══ RECORDS SHOWN

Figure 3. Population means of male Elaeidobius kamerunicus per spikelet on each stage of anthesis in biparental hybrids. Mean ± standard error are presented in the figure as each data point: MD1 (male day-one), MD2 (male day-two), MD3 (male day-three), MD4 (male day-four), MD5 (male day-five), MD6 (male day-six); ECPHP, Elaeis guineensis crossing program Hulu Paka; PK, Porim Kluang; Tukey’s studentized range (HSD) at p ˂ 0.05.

════
══ RECORDS SHOWN

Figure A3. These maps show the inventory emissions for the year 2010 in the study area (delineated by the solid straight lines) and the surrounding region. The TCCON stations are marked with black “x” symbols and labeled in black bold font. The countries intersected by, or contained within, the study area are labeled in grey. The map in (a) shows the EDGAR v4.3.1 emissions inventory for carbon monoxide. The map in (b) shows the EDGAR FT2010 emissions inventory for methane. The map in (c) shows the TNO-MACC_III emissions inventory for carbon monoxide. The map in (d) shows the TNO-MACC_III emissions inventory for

════
══ RECORDS SHOWN

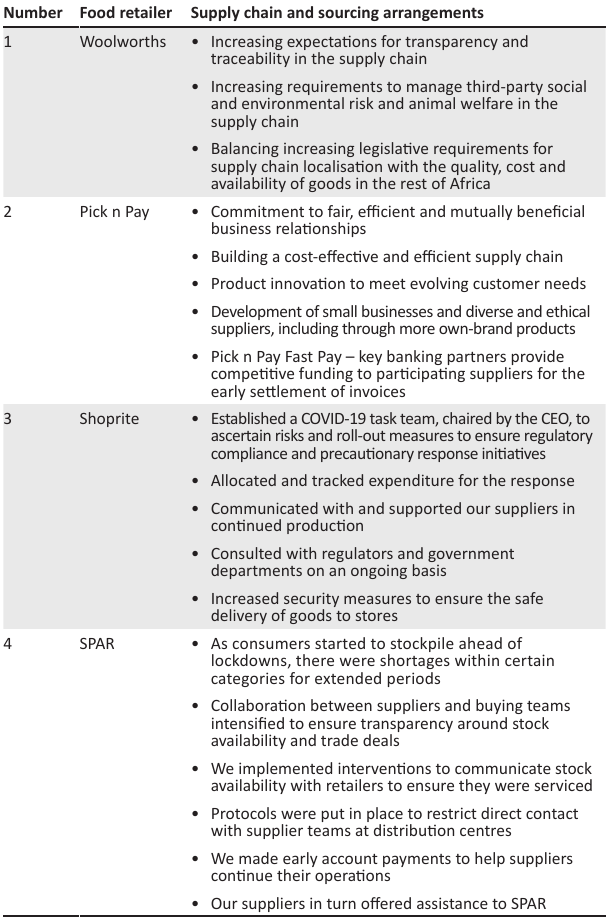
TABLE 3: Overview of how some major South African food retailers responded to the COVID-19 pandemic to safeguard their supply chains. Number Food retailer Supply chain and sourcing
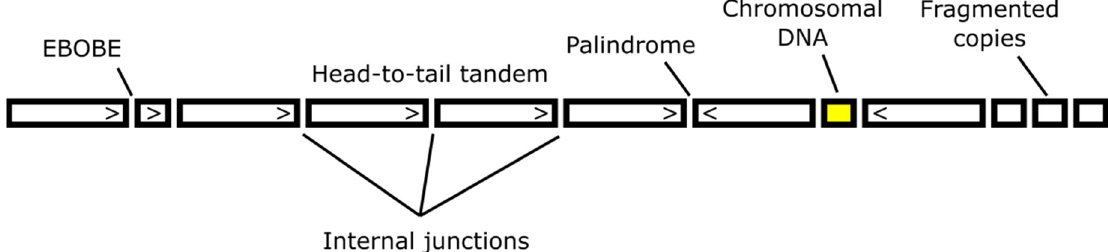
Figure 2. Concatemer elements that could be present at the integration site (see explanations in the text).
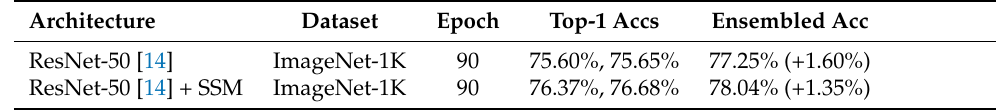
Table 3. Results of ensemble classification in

════

(WORK ORDER):
What you write must match the listing exactly, from the line with "Figure 2. Concatemer" up to and including the line with "Table 3. Results". Pictures stay out.

(FINAL ANSWER):
Figure 2. Concatemer elements that could be present at the integration site (see explanations in the text).
Table 3. Results of ensemble classification in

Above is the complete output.